08:49 AM EST, 11/07/2024 (MT Newswires) -- Cameco ( CCJ ) was up 1.1% in US premarket trade on Thursday despite swinging to a loss in the third quarter as its financial results were impacted by purchase accounting. The company provided a strong 2024 financial outlook, increased its 2024 uranium production outlook and outlined a dividend growth plan.

The company said Q3 results reflect normal quarterly variations in sales volumes, as well as delayed sales for Joint Venture Inkai due to continued transportation challenges, and the ongoing impact of purchase accounting for Westinghouse.

It reported a Q3 adjusted per common share (adjusted and diluted) loss of $0.01 compared to a positive $0.32 a year earlier, and versus a consensus mean forecast of $0.25 at Capital IQ.

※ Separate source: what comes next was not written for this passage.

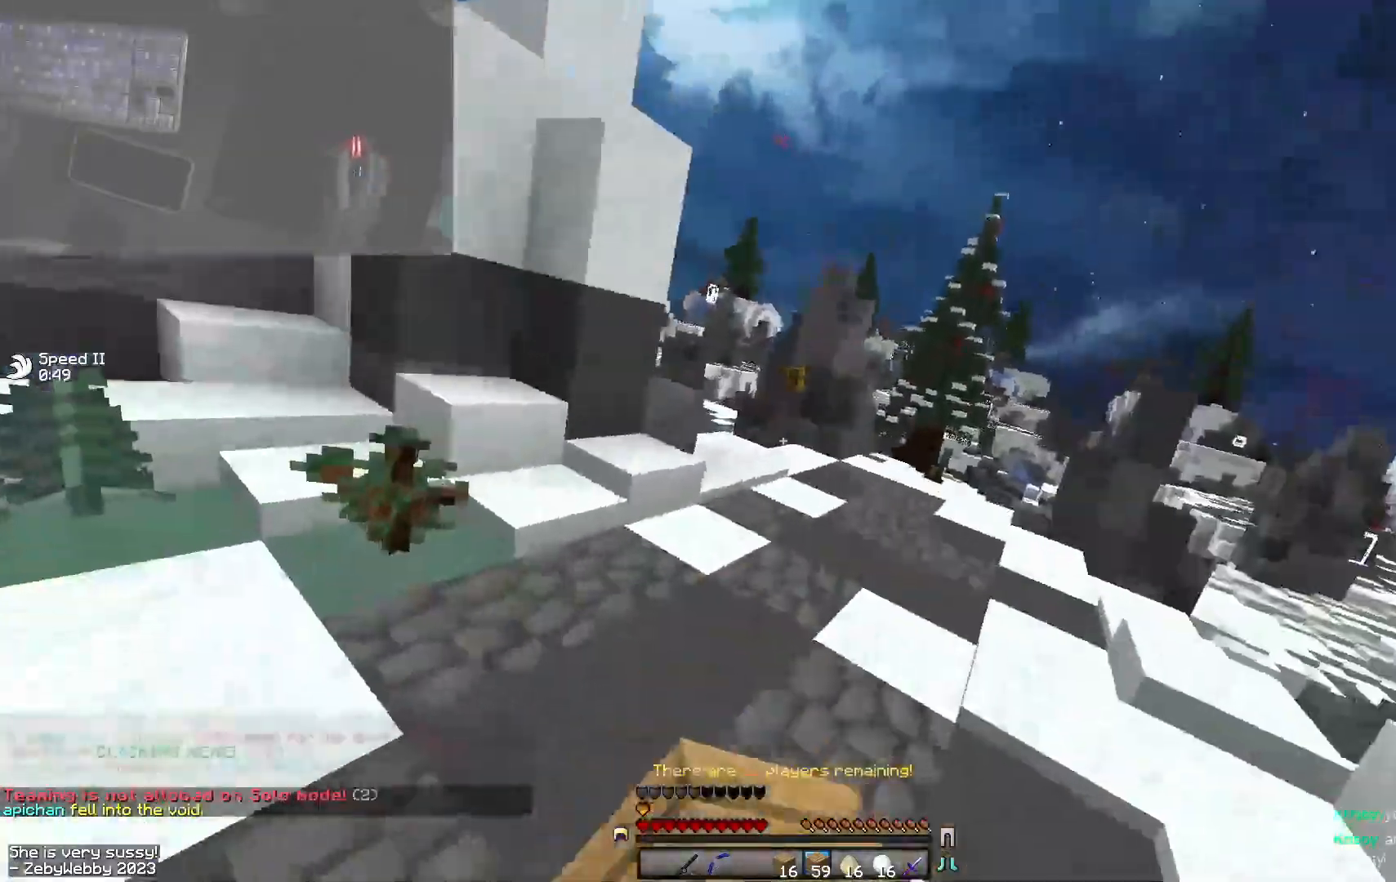
{"keys": ["space", "w"], "mouse": ["left"], "events": [[66, "mouse_left", "up"], [116, "mouse_left", "down"], [250, "mouse_left", "up"], [283, "mouse_left", "down"]]}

On 2024 financial outlook, Cameco ( CCJ ) said it continues to expect strong cash flow generation. Due to the continued strengthening of the US dollar, it has updated its exchange rate assumption to reflect the average rate year to date in 2024 of $1.00 (US) for $1.35 (Cdn). As a result, its expected uranium average realized price increased to $77.80 per pound (previously $74.70 per pound), driving up several financial outlook metrics, including estimated consolidated revenue for the year, which is now expected to be about $3.01 billion to $3.16 billion (previously $2.85 billion to $3.0 billion), and the outlook for its share of Westinghouse's 2024 adjusted EBITDA, which is now expected to be between $460 million and $530 million (previously $445 million to $510 million).

Cameco ( CCJ ) updated its 2024 production outlook to be up to 37.0 million pounds (up to 23.1 million pounds its share) of uranium, to advance strategy in step with the positive market momentum and to meet the company's commitments under long-term contracts.

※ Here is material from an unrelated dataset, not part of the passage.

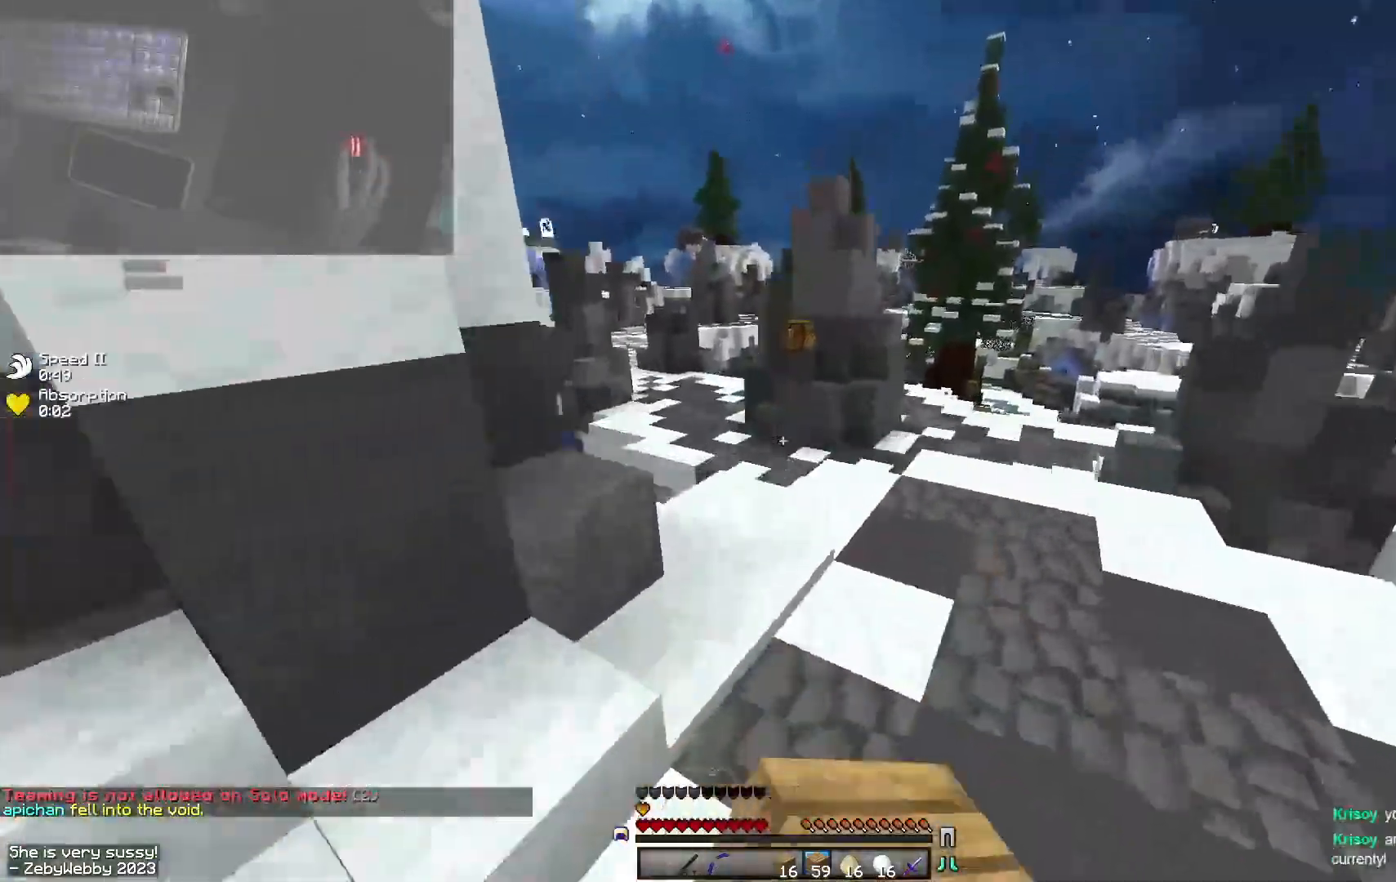
{"keys": ["d", "space", "w"], "mouse": [], "events": [[66, "d", "down"], [116, "space", "up"], [233, "mouse_left", "up"], [400, "space", "down"]]}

It said the higher planned annual production level is due to the consistent run rate at the Key Lake mill, which it now expects to produce 19 million pounds (100% basis) of uranium in 2024 (previously 18 million pounds of uranium), partially offset by lower expected production and purchases from JV Inkai. It added expected market and committed purchases for 2024 have been realigned to account for the increased uncertainty on the timing of receipt of its remaining share of 2024 production from JV Inkai. Cameco ( CCJ ) said it has either taken delivery of, or have commitments for, the majority of its expected 2024 market purchases, but may look for additional opportunities to add to inventory.

The board approved a 2024 annual dividend of $0.16 per common share, payable on Dec. 13 to shareholders of record on Nov. 27.

The company said it recommended to its board a dividend growth plan for consideration. Based on its plan, Cameco ( CCJ ) expects an annual increase of at least $0.04 per common share over the fiscal periods 2024 through 2026, to achieve a doubling of the 2023 dividend from $0.12 per common share, to $0.24 per common share. In 2022, it noted, the board increased the dividend by 50% to reflect the expected improvement in financial performance as it began the transition to a tier-one run rate.

"Apart from the impact of a stronger US dollar, our financial outlook for both Cameco ( CCJ ) and Westinghouse remained strong and unchanged," said Cameco ( CCJ ) president and CEO Tim Gitzel. "To recognize the return to our tier-one production rate and the continued strengthening of the industry's long-term prospects, our board of directors declared an increased 2024 annual dividend of $0.16 per common share."